Well, Windows is an odd beast when 8-bit file names are used. If done naively, you can’t express all valid filenames with even broken UTF-8 and non-valid-Unicode filenames cannot be encoded to UTF-8 without loss or some weird convention.

You can do something like WTF-8 (not a misspelling, alas) to make it bidirectional. Rust does this under the hood but doesn’t expose the internal representation.

What do you mean by "when 8-bit filenames are used"? Do you mean the -A APIs, like CreateFileA()? Those do not take UTF-8, mind you -- unless you are using a relatively recent version of Windows that allows you to run your process with a UTF-8 codepage.

In general, Windows filenames are Unicode and you can always express those filenames by using the -W APIs (like CreateFileW()).

  • Windows filenames in the W APIs are 16-bit (which the A APIs essentially wrap with conversions to the active old-school codepage), and are normally well formed UTF-16. But they aren’t required to be - NTFS itself only cares about 0x0000 and 0x005C (backslash) I believe, and all layers of the stack accept invalid UTF-16 surrogates.

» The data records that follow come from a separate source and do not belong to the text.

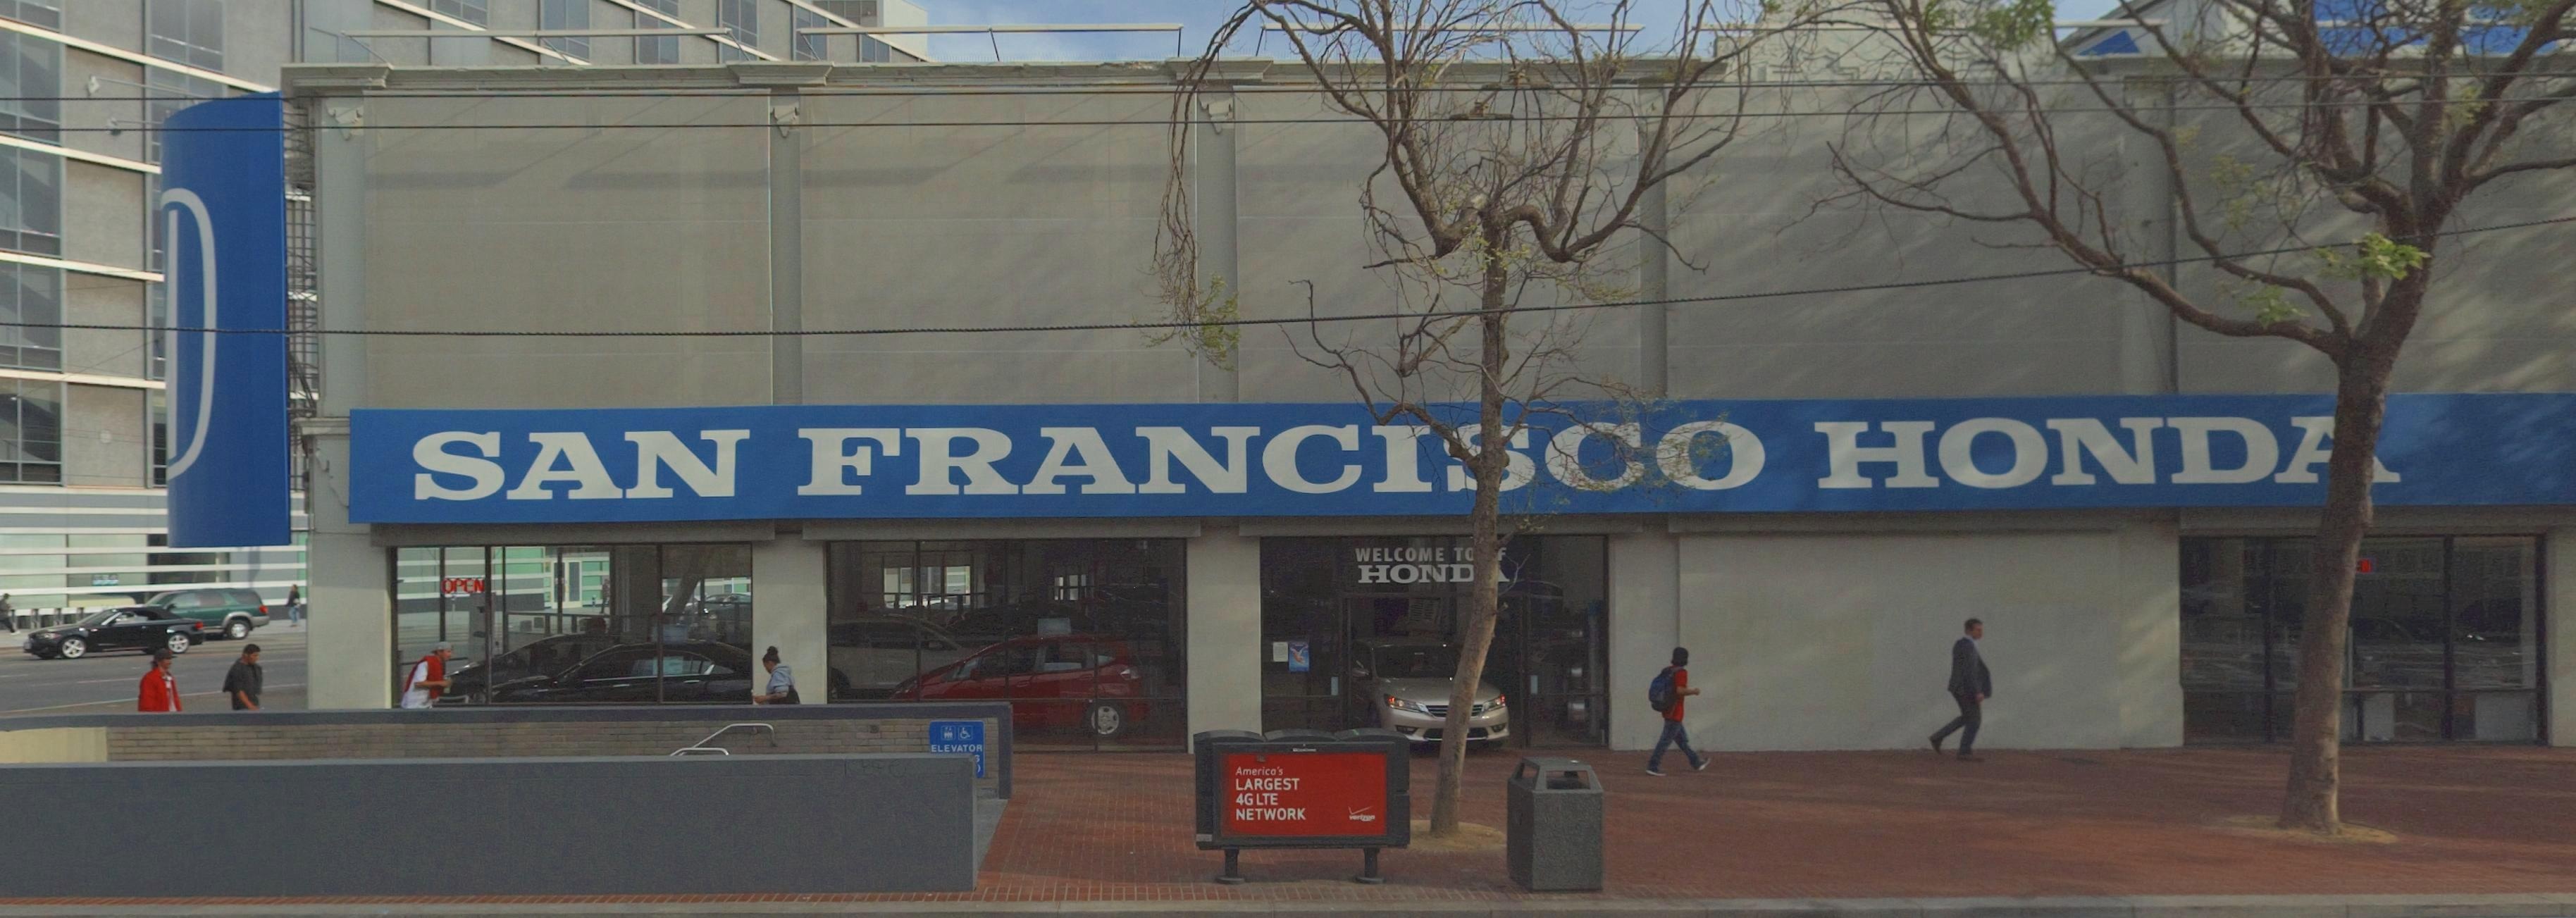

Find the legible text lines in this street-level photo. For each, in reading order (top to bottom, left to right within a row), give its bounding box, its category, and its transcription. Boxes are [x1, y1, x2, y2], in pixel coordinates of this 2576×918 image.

[409, 412, 2406, 504] BusinessName: SAN FRANCISCO HANDA
[1352, 545, 1466, 564] None: WELCOME T
[1356, 562, 1451, 584] BusinessName: HON
[438, 576, 485, 596] None: OPEN
[930, 743, 984, 754] None: ELEVATOR
[1232, 763, 1285, 778] None: Ammerica's
[1234, 776, 1302, 792] None: LARGEST
[1234, 790, 1280, 807] None: 4G LTE
[1234, 806, 1308, 824] None: NETWORK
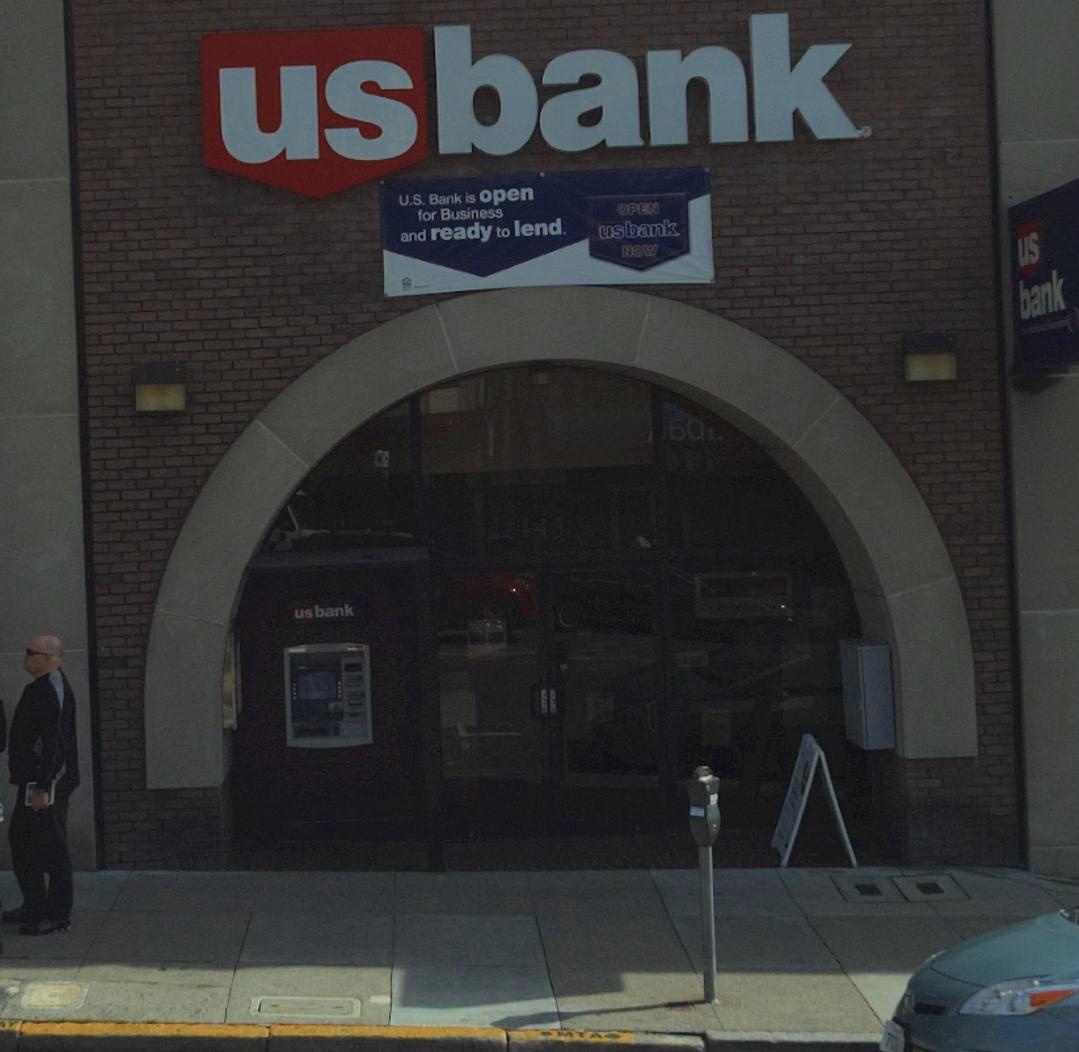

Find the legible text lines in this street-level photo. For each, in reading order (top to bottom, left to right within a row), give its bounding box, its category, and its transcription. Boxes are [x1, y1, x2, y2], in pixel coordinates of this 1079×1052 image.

[213, 5, 866, 167] BusinessName: us bank
[396, 191, 464, 208] BusinessName: U.S. Bank
[417, 206, 504, 222] None: for Business
[463, 185, 537, 207] None: is open
[614, 200, 663, 218] None: OPEN
[399, 216, 569, 244] None: and ready to lend.
[597, 217, 683, 241] BusinessName: us bank
[618, 241, 659, 261] None: NOW
[1015, 230, 1042, 270] BusinessName: us
[1018, 267, 1066, 323] BusinessName: bank
[514, 513, 567, 545] StreetNumber: 443
[292, 602, 356, 620] None: us bank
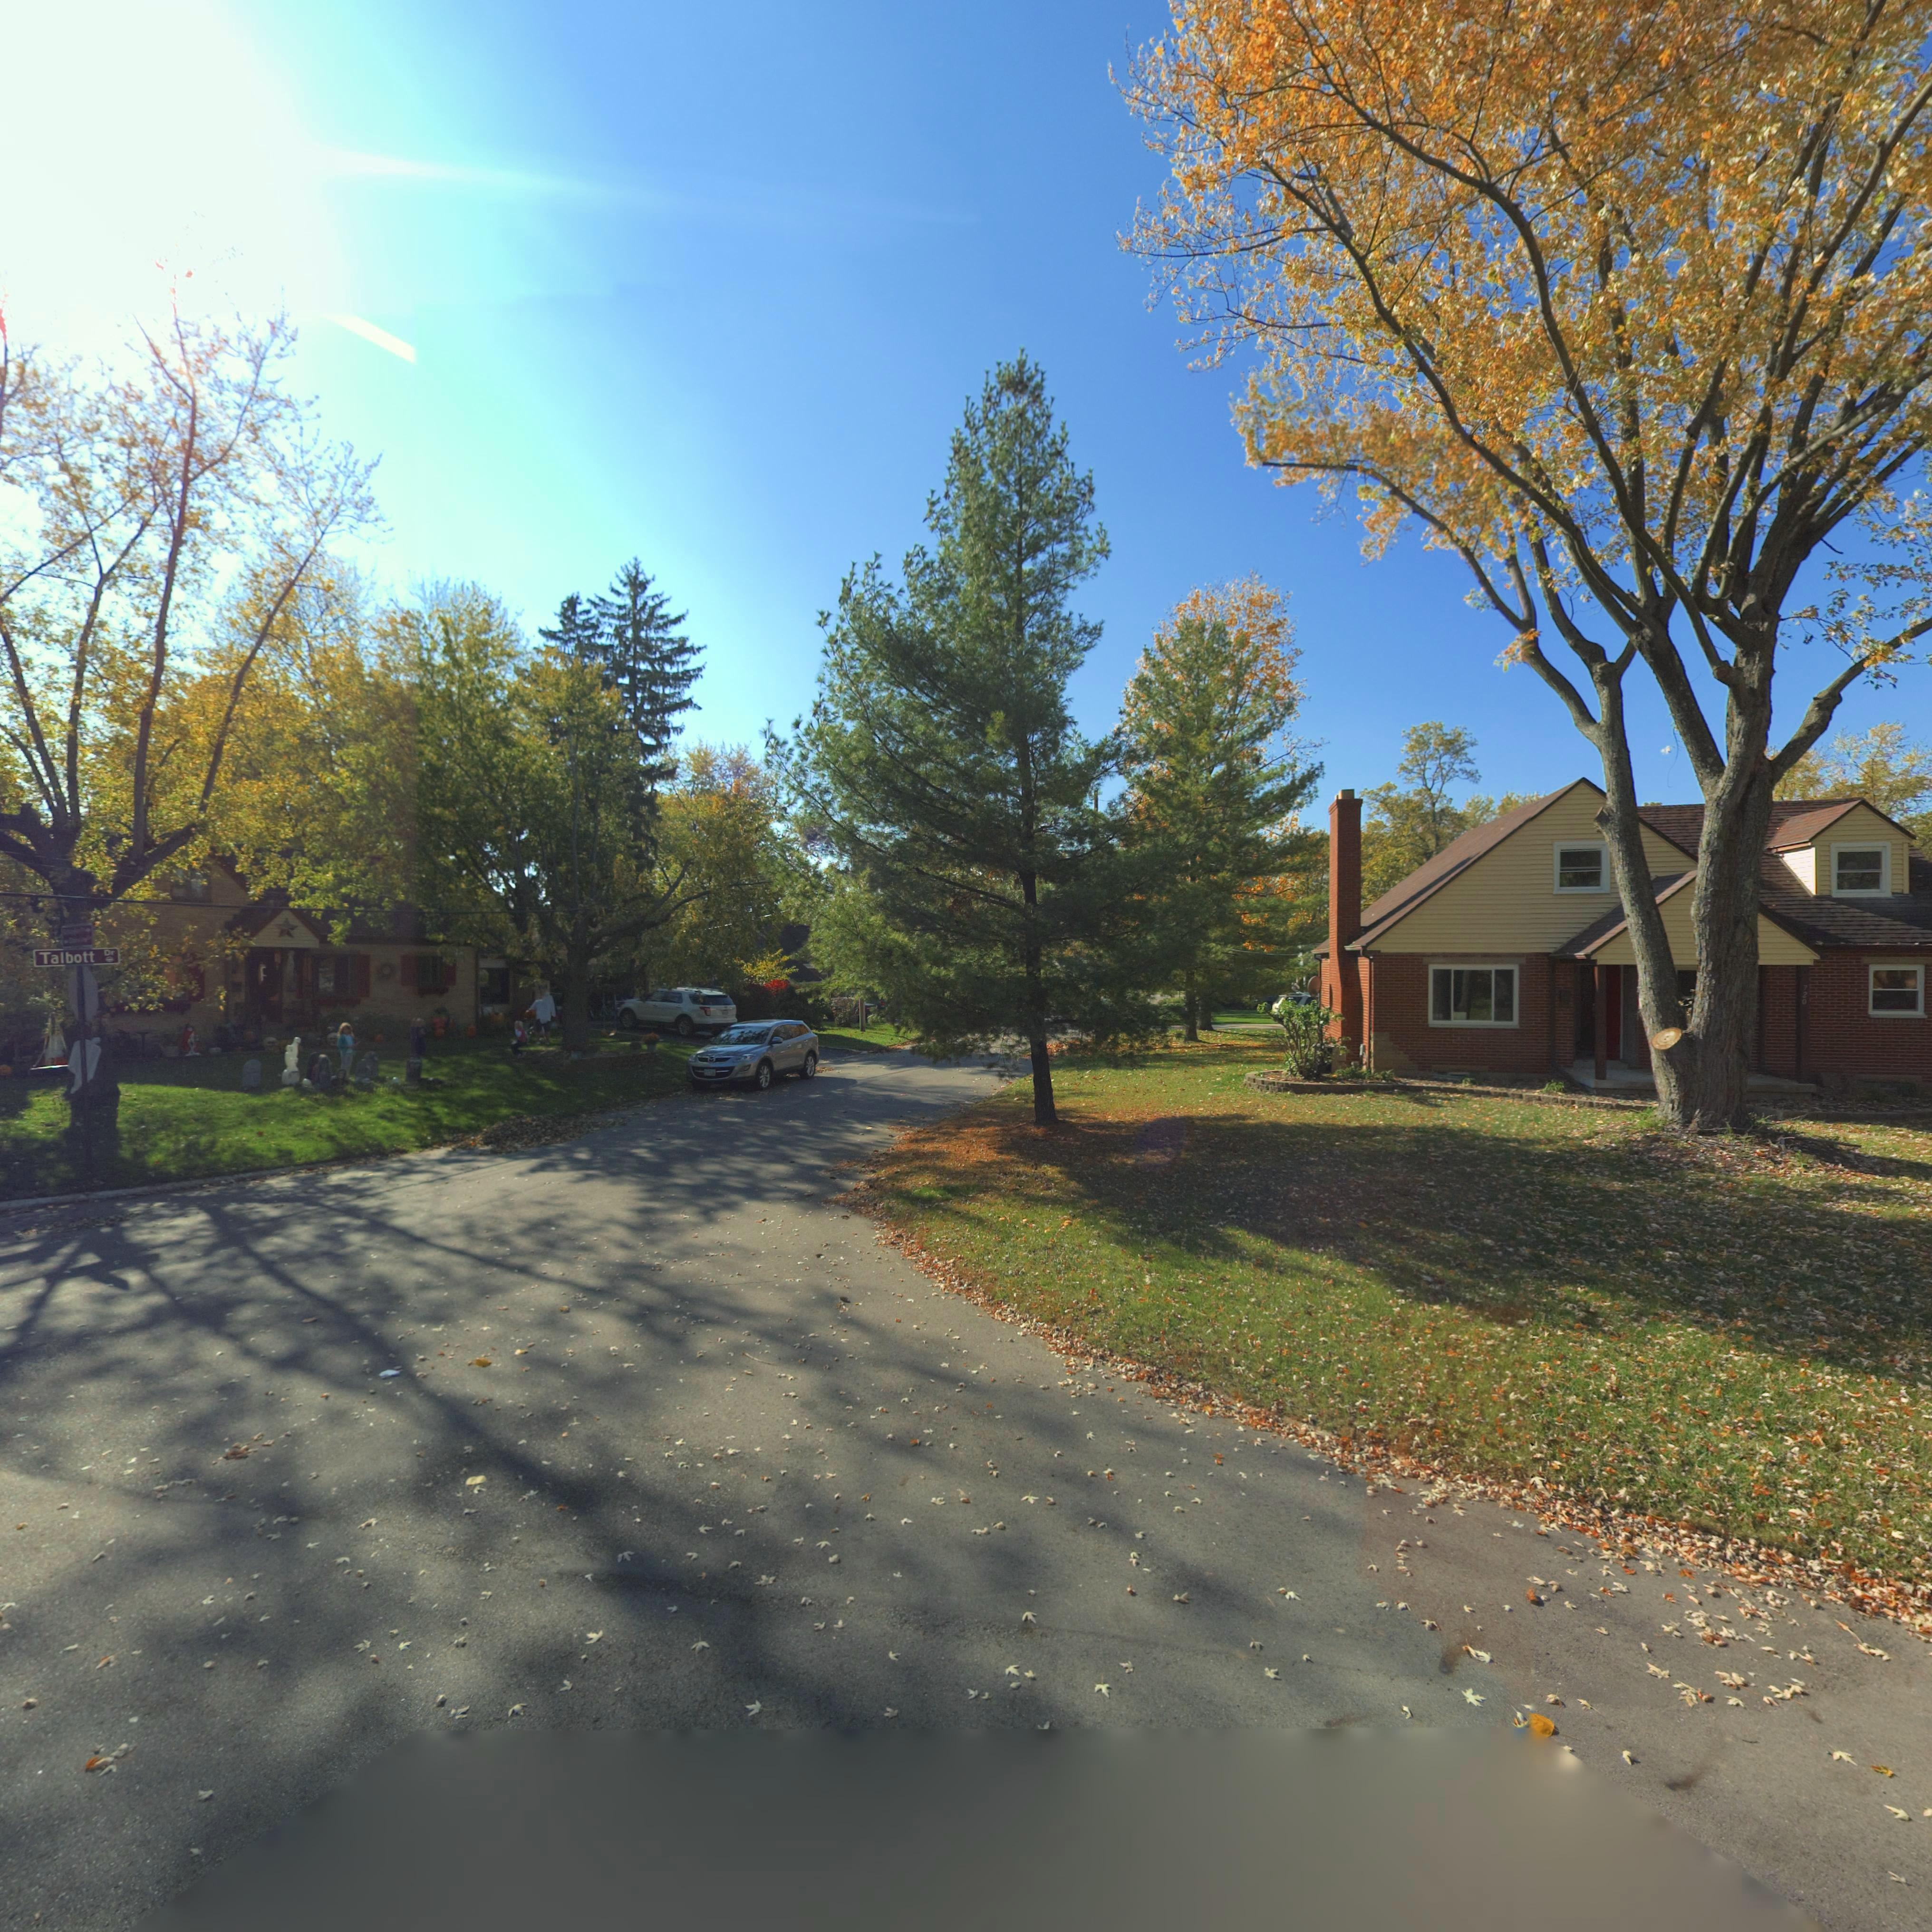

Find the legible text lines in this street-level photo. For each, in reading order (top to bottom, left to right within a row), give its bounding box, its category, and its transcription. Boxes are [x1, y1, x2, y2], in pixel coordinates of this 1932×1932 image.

[37, 948, 116, 966] StreetName: Talbott Dr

Don’t get me started on the normal Win32 path processing (Unicode normalization, “COM” is still a special file, etc.), some of which can be bypassed with the “\\?\” prefix when in NTFS.

    The upshot is that since the values aren’t always UTF-16, there’s no canonical way to convert them to single byte strings such that valid UTF-16 gets turned into valid UTF-8 but the rest can still be roundtripped. That’s what bastardized encodings like WTF-8 solve. The Rust Path API is the best take on this I’ve seen that doesn’t choke on bad Unicode.

  • I think it depends on the underlying filesystem. Unicode (UTF-16) is first-class on NTFS. But Windows still supports FAT, I guess, where multiple 8-bit encodings are possible: the so-called "OEM" code pages (437, 850 etc.) or "ANSI" code pages (1250, 1251 etc.). I haven't checked how recent Windows versions cope with FAT file names that cannot be represented as Unicode.

I believe the same is true on linux, which only cares about 0x2f bytes (i.e. /)

  • Windows paths are not necessarily well-formed UTF-16 (UCS-2 by some people’s definition) down to the filesystem level. If they were always well formed, you could convert to a single byte representation by straightforward Unicode re-encoding. But since they aren’t - there are choices that need to be made about what to do with malformed UTF-16 if you want to round trip them to single byte strings such that they match UTF-8 encoding if they are well formed.

    In Linux, they’re 8-bit almost-arbitrary strings like you noted, and usually UTF-8. So they always have a convenient 8-bit encoding (I.e. leave them alone). If you hated yourself and wanted to convert them to UTF-16, however, you’d have the same problem Windows does but in reverse.